Mi rimetto in viaggio cercando di evitare grosse pozzanghere quando possibile, una debole pioggerella a tratti mi perseguita, ma ormai ho fatto il pieno di ottimismo e, avvistata una chiesetta particolare su un pendio a lato della strada, mi arrampico senza esitare sullo sterrato per andarla a vedere.  


Mai vista un'architettura simile, grandi finestre, pannelli trasparenti che rivestono il campanile, gusto discutibile ma unica.






Arrivato a Geysir passo il centro accoglienza assiepato di pulmini e autobus turisti e vado diretto  nella zona delle fumarole e dei geyser, percorro i vialetti tra pozze di fango ribollente, terreno colorato dalle incrostazioni saline e minerali dei vapori, nubi basse di fumo e vapore veleggiano rasenti il terreno portate dal vento, a tratti oscurando la visibilità. 






Asiatici frenetici con telefoni, foto  e videocamere guizzano qua e la, sembra un girone infernale da cui ogni quattro minuti si leva un pennacchio di vapore che per un attimo congela la scena e lascia i dannati col naso in alto e la bocca aperta, rapiti dallo spettacolo.
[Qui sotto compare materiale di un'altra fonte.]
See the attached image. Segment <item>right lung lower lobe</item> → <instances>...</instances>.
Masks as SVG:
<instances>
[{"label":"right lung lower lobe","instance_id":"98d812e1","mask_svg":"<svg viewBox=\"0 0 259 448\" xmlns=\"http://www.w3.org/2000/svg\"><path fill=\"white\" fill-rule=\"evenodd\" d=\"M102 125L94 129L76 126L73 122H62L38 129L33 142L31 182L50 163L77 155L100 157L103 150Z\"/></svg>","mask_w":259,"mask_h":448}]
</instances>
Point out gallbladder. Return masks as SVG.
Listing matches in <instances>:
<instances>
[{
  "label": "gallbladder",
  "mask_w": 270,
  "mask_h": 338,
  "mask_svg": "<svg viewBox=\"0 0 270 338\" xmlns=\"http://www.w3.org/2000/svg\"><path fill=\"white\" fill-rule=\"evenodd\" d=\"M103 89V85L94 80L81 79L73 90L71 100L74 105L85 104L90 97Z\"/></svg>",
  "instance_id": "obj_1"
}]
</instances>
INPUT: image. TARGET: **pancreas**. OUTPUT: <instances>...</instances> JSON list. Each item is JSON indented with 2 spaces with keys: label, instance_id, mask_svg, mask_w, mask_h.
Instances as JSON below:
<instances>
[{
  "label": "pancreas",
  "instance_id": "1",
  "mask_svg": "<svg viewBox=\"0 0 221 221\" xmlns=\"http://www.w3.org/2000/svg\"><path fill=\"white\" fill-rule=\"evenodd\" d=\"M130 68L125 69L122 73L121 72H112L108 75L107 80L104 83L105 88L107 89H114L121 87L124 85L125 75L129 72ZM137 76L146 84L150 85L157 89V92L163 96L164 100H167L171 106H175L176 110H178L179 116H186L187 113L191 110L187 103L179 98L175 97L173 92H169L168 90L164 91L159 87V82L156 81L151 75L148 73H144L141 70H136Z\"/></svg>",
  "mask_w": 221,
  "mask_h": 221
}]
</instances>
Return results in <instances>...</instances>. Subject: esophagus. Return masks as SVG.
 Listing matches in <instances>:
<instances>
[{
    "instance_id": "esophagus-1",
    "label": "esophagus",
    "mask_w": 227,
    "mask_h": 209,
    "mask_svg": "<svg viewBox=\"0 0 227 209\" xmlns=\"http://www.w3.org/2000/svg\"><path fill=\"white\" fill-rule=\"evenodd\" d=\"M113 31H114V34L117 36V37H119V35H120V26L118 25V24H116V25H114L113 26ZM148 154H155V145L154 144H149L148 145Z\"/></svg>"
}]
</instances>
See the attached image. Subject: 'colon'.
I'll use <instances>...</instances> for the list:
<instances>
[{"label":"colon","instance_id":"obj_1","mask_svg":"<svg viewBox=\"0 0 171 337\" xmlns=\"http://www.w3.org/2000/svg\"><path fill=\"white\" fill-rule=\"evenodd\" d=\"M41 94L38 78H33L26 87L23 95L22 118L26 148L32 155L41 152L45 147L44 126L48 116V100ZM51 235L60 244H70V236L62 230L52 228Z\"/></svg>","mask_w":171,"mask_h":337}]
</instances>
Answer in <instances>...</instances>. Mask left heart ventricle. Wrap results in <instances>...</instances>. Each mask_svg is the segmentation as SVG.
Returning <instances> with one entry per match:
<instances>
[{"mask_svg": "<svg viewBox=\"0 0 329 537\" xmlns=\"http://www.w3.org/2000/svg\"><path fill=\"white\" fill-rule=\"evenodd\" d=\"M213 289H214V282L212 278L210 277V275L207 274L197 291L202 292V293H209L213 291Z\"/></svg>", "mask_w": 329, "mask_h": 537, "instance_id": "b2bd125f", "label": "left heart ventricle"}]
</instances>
Poso la bici e mi unisco allo stuolo dei dannati pagando con un freddo pungente per i miei peccati, condannato a stare immobile per eterni minuti in attesa della prossima attività del geyser mentre il vento mi trasforma il naso in un rosso peperone insensibile.

 


 

 

Quando proprio non ce la faccio più abbandono il pendio fumante e mi rintano nel centro accoglienza/centro commerciale, seduto ad un fast food con bevanda calda in una mano e patatine fritte nell'altra nel tentativo di riguadagnare la temperatura persa.
Intorno a me negozi che propongono le solite chincaglierie e prodotti locali in pelle tessuto e caldi indumenti lussuosi e sportivi per soddisfare le esigenze termiche e di stile della clientela.
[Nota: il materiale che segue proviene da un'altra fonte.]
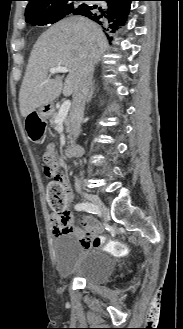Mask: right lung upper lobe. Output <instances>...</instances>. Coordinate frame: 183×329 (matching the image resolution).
Instances as JSON below:
<instances>
[{
  "instance_id": "obj_1",
  "label": "right lung upper lobe",
  "mask_w": 183,
  "mask_h": 329,
  "mask_svg": "<svg viewBox=\"0 0 183 329\" xmlns=\"http://www.w3.org/2000/svg\"><path fill=\"white\" fill-rule=\"evenodd\" d=\"M29 3L25 10V19L30 21L32 19H43L51 14L53 6L60 4L67 0H28Z\"/></svg>"
}]
</instances>
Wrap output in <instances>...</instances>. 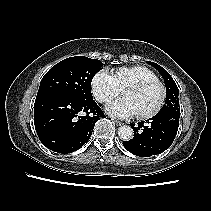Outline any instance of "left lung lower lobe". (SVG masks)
<instances>
[{"instance_id":"1","label":"left lung lower lobe","mask_w":211,"mask_h":211,"mask_svg":"<svg viewBox=\"0 0 211 211\" xmlns=\"http://www.w3.org/2000/svg\"><path fill=\"white\" fill-rule=\"evenodd\" d=\"M179 118L170 114H156L147 122L131 124L134 137L124 141L123 146L129 152L140 157H150L164 152L175 139Z\"/></svg>"}]
</instances>
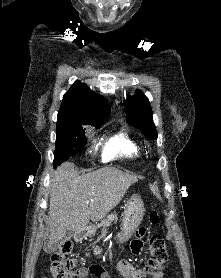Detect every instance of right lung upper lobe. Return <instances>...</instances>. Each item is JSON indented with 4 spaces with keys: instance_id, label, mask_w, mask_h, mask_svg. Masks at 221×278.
I'll return each instance as SVG.
<instances>
[{
    "instance_id": "cb5924a9",
    "label": "right lung upper lobe",
    "mask_w": 221,
    "mask_h": 278,
    "mask_svg": "<svg viewBox=\"0 0 221 278\" xmlns=\"http://www.w3.org/2000/svg\"><path fill=\"white\" fill-rule=\"evenodd\" d=\"M109 112V105L102 96L95 94L86 84L76 81L63 96L58 119L102 124Z\"/></svg>"
}]
</instances>
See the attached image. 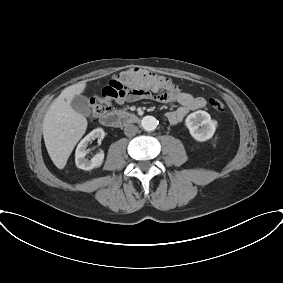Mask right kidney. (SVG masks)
Masks as SVG:
<instances>
[{
  "label": "right kidney",
  "instance_id": "ca27d5eb",
  "mask_svg": "<svg viewBox=\"0 0 283 283\" xmlns=\"http://www.w3.org/2000/svg\"><path fill=\"white\" fill-rule=\"evenodd\" d=\"M105 136L104 130L101 128L94 129L91 131L87 136H85L80 143L78 144L75 152V163L76 166L83 170H91L97 167H100L104 160V153L100 152L92 157L90 160L86 159L85 156L87 155V146L89 141L95 140H102Z\"/></svg>",
  "mask_w": 283,
  "mask_h": 283
}]
</instances>
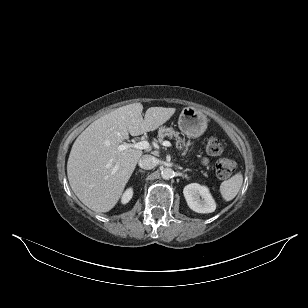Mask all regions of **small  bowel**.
<instances>
[{"instance_id": "obj_1", "label": "small bowel", "mask_w": 308, "mask_h": 308, "mask_svg": "<svg viewBox=\"0 0 308 308\" xmlns=\"http://www.w3.org/2000/svg\"><path fill=\"white\" fill-rule=\"evenodd\" d=\"M203 163H204V164H207V163H208V159H204V160H203Z\"/></svg>"}]
</instances>
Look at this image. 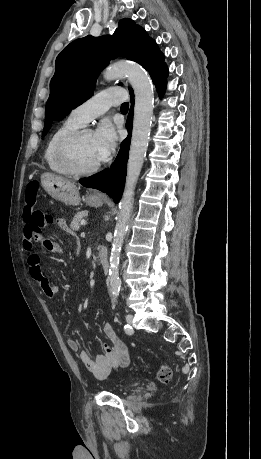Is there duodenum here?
I'll use <instances>...</instances> for the list:
<instances>
[{"label":"duodenum","instance_id":"obj_1","mask_svg":"<svg viewBox=\"0 0 261 459\" xmlns=\"http://www.w3.org/2000/svg\"><path fill=\"white\" fill-rule=\"evenodd\" d=\"M97 258L104 272H107L109 268V262H108L107 250L103 246L98 247Z\"/></svg>","mask_w":261,"mask_h":459}]
</instances>
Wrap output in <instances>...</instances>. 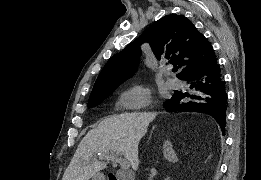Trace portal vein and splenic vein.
Segmentation results:
<instances>
[{"label":"portal vein and splenic vein","instance_id":"obj_1","mask_svg":"<svg viewBox=\"0 0 261 180\" xmlns=\"http://www.w3.org/2000/svg\"><path fill=\"white\" fill-rule=\"evenodd\" d=\"M115 156H120V152H115ZM123 162H125V164H128V162H126V160H122V158H121V164H123Z\"/></svg>","mask_w":261,"mask_h":180}]
</instances>
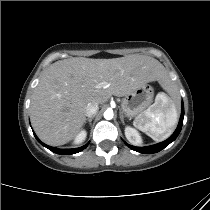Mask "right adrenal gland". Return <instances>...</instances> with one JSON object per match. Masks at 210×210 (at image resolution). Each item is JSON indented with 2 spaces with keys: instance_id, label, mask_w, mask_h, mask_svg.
I'll use <instances>...</instances> for the list:
<instances>
[{
  "instance_id": "2a0ac1e0",
  "label": "right adrenal gland",
  "mask_w": 210,
  "mask_h": 210,
  "mask_svg": "<svg viewBox=\"0 0 210 210\" xmlns=\"http://www.w3.org/2000/svg\"><path fill=\"white\" fill-rule=\"evenodd\" d=\"M93 118H94V115L91 116V117H89L88 119H86V121L89 122L90 126H91V124H92L91 122H92ZM86 121H85V123H86Z\"/></svg>"
}]
</instances>
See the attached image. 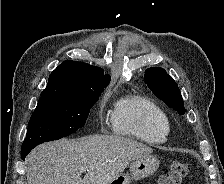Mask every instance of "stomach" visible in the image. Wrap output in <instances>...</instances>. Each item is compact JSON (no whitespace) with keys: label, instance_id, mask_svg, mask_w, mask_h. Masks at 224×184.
I'll return each mask as SVG.
<instances>
[{"label":"stomach","instance_id":"0dacf381","mask_svg":"<svg viewBox=\"0 0 224 184\" xmlns=\"http://www.w3.org/2000/svg\"><path fill=\"white\" fill-rule=\"evenodd\" d=\"M159 167V160L155 156H146L130 163L129 173H121L119 176L109 181L107 184H130L149 177Z\"/></svg>","mask_w":224,"mask_h":184}]
</instances>
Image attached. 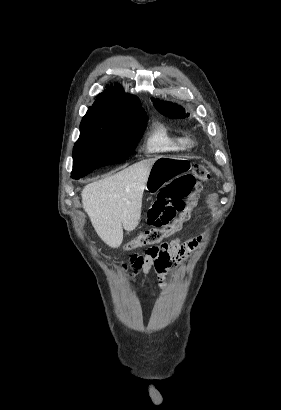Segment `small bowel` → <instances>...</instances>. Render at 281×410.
Instances as JSON below:
<instances>
[{
  "mask_svg": "<svg viewBox=\"0 0 281 410\" xmlns=\"http://www.w3.org/2000/svg\"><path fill=\"white\" fill-rule=\"evenodd\" d=\"M200 239V237L176 238L158 246H152L144 254L132 255L128 264L123 265V270L128 273L129 277L144 281L154 268L158 276L159 287L164 289L165 276L169 269L180 265L197 246Z\"/></svg>",
  "mask_w": 281,
  "mask_h": 410,
  "instance_id": "c3829d8e",
  "label": "small bowel"
}]
</instances>
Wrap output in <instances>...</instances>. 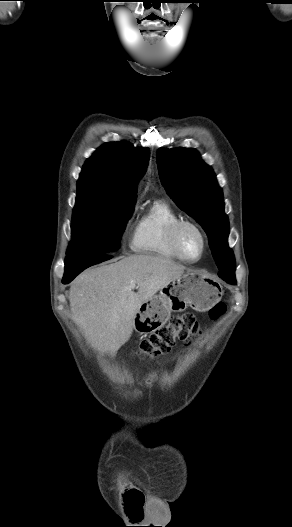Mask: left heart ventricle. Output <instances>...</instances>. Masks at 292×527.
Wrapping results in <instances>:
<instances>
[{"label":"left heart ventricle","mask_w":292,"mask_h":527,"mask_svg":"<svg viewBox=\"0 0 292 527\" xmlns=\"http://www.w3.org/2000/svg\"><path fill=\"white\" fill-rule=\"evenodd\" d=\"M180 245L185 256L195 259L201 253V236L194 228L187 226L180 233Z\"/></svg>","instance_id":"left-heart-ventricle-1"}]
</instances>
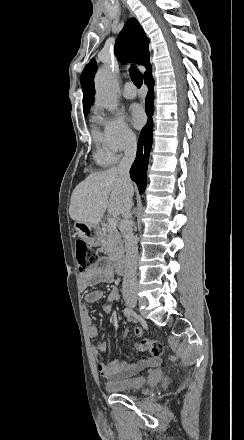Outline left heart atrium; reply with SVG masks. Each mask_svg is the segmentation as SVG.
<instances>
[{"instance_id": "1", "label": "left heart atrium", "mask_w": 244, "mask_h": 440, "mask_svg": "<svg viewBox=\"0 0 244 440\" xmlns=\"http://www.w3.org/2000/svg\"><path fill=\"white\" fill-rule=\"evenodd\" d=\"M132 122L136 127H141L146 120L145 112L142 106L134 104L131 107Z\"/></svg>"}]
</instances>
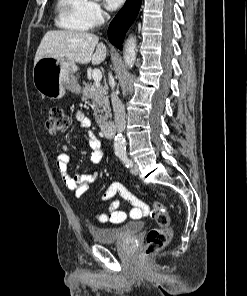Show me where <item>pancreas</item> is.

Solo alle cinque di pomeriggio mi salta in mente che potrei proseguire subito verso le cascate di Gullfoss invece di visitarle domani, del resto non mancano molti km.
Salendo verso le cascate passo accanto al campeggio che mi hanno consigliato i ragazzi del fast food e proseguo in una bella salita fino al parcheggio da cui già si vede sollevarsi un monumentale nuvolone di acqua polverizzata pur non vedendo la cascata, lascio la bici e mi lancio verso i punti d'osservazione panoramici. 


Purtroppo manca un bel sole ed il cielo azzurro che sarebbe di sicuro colorato da un maestoso arcobaleno, questo grigio appiattisce tutto, ma lo spettacolo della natura è comunque dirompente.
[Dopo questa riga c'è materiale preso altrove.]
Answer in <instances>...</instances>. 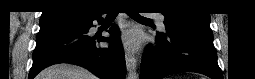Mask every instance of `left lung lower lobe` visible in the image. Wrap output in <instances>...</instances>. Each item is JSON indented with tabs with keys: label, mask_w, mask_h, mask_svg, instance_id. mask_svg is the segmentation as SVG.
Wrapping results in <instances>:
<instances>
[{
	"label": "left lung lower lobe",
	"mask_w": 255,
	"mask_h": 79,
	"mask_svg": "<svg viewBox=\"0 0 255 79\" xmlns=\"http://www.w3.org/2000/svg\"><path fill=\"white\" fill-rule=\"evenodd\" d=\"M156 39L155 46L146 48L140 79H162L179 72H197L212 79H223L211 29L180 28L157 34Z\"/></svg>",
	"instance_id": "1"
}]
</instances>
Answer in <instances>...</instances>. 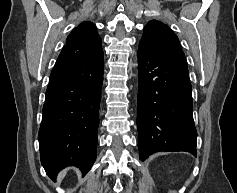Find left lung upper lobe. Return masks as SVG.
Instances as JSON below:
<instances>
[{
    "instance_id": "left-lung-upper-lobe-1",
    "label": "left lung upper lobe",
    "mask_w": 237,
    "mask_h": 193,
    "mask_svg": "<svg viewBox=\"0 0 237 193\" xmlns=\"http://www.w3.org/2000/svg\"><path fill=\"white\" fill-rule=\"evenodd\" d=\"M139 44L187 66L178 37L166 24L160 21L151 20L147 23Z\"/></svg>"
}]
</instances>
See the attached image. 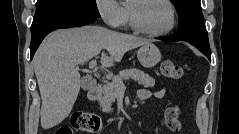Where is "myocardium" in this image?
I'll list each match as a JSON object with an SVG mask.
<instances>
[{
	"mask_svg": "<svg viewBox=\"0 0 239 134\" xmlns=\"http://www.w3.org/2000/svg\"><path fill=\"white\" fill-rule=\"evenodd\" d=\"M149 1V0H132L128 3V14H129V22L130 25L132 26V28L134 30H136L137 32L141 33V34H145L148 36H154V37H158V36H164L166 34H168L169 32H171L176 24V11L175 8L173 6V4L171 3V1L169 0H159L161 2H163L169 9L170 11V23L169 25L163 29V30H159V31H153V30H149L146 27H144L141 22L139 21L138 15H137V8L144 2Z\"/></svg>",
	"mask_w": 239,
	"mask_h": 134,
	"instance_id": "obj_1",
	"label": "myocardium"
}]
</instances>
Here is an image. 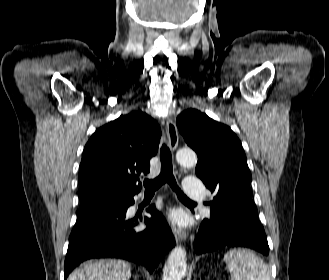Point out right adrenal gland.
<instances>
[{
    "label": "right adrenal gland",
    "mask_w": 329,
    "mask_h": 280,
    "mask_svg": "<svg viewBox=\"0 0 329 280\" xmlns=\"http://www.w3.org/2000/svg\"><path fill=\"white\" fill-rule=\"evenodd\" d=\"M134 280H137V277L136 276L134 277Z\"/></svg>",
    "instance_id": "1"
}]
</instances>
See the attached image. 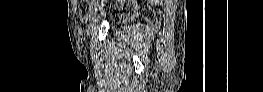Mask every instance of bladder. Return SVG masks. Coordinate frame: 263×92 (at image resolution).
Listing matches in <instances>:
<instances>
[{
    "label": "bladder",
    "instance_id": "bladder-1",
    "mask_svg": "<svg viewBox=\"0 0 263 92\" xmlns=\"http://www.w3.org/2000/svg\"><path fill=\"white\" fill-rule=\"evenodd\" d=\"M116 20H117V21H120V20H121V17H116Z\"/></svg>",
    "mask_w": 263,
    "mask_h": 92
}]
</instances>
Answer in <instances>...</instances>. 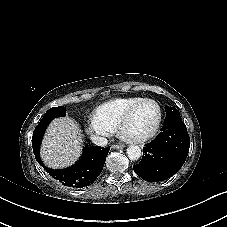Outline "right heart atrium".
I'll return each mask as SVG.
<instances>
[{
	"mask_svg": "<svg viewBox=\"0 0 227 227\" xmlns=\"http://www.w3.org/2000/svg\"><path fill=\"white\" fill-rule=\"evenodd\" d=\"M111 132L112 130L105 127L97 126L93 123L89 125L86 129V133L92 141L102 140L110 136Z\"/></svg>",
	"mask_w": 227,
	"mask_h": 227,
	"instance_id": "d8ad5b80",
	"label": "right heart atrium"
}]
</instances>
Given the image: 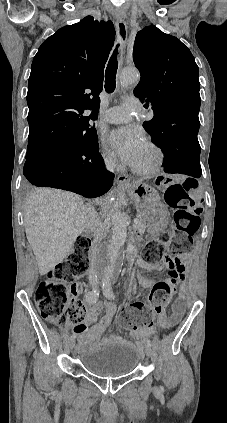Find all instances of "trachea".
Listing matches in <instances>:
<instances>
[{
    "instance_id": "obj_1",
    "label": "trachea",
    "mask_w": 227,
    "mask_h": 423,
    "mask_svg": "<svg viewBox=\"0 0 227 423\" xmlns=\"http://www.w3.org/2000/svg\"><path fill=\"white\" fill-rule=\"evenodd\" d=\"M118 46H116L113 54L110 57L109 63L105 72V90L107 93H112L116 87V72L118 69Z\"/></svg>"
}]
</instances>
Una gigantesca massa d'acqua si riversa dall'altopiano in un primo salto e poi in un secondo precipitando di lato verso la parete del canyon in cui sprofonda sollevando un'enorme e continua colonna di di vapore.  




Infradiciato dagli schizzi fimo e fotografo da ogni punto possibile, a volte in difficoltà sui sassi bagnati con le scarpe dalla placchetta metallica sulla suola, rapito dal rombo e dallo spettacolo.


Finalmente sazio di queste immagini torno al piazzale dove, nella massa di veicoli, ci sono tre giganteschi camion neri multi wheels drive allestiti a bus che portano i turisti chissà dove, nei monti popolati di Trolls, facendoli sentire dei veri avventurieri.




Scendendo lungo la strada vado a ispezionare un punto che mi pare buono per bivaccare, raggiungerlo è faticoso, devo spingere su uno sterrato fangoso e attraversare un tratto col muschio che mi arriva a metà polpaccio, bella presa di contatto con l'ambiente, ma purtroppo sono sempre in vista dalla strada come fossi in vetrina, con la tenda arancione, poi, non passo inosservato.
Torno verso il campeggio e nell'ultimo rettilineo scopro di dominare il terreno di Geysir da lontano, ultima sosta ad ammirare e filmare lo sbuffo.



 Sosta al camping Skjol dove c'è bar con pizzeria e non resisto alla necessità di gratificarmi dopo tutta la pioggia e il freddo di oggi, la pizza è grande e buona, anche se diversa da quella italiana, ma cara come il fuoco, 22€. 
Dopo cena decido di fare subito la doccia prima di montare la tenda ed ho l'amara sorpresa di trovare l'acqua fredda, sono inviperito, vado al bar a farmi rendere i soldi della doccia, mi spiegano che se aspetto mezz'ora si riscalda, ma non ne voglio sapere, voglio sdraiarmi e dormire, così mi rimborsano senza battere ciglio.
Mentre scarico i bagagli ricomincia a piovere, fortunatamente dura poco e posso piazzare la tenda senza bagnarla, preparato tutto mi imbusto e crollo.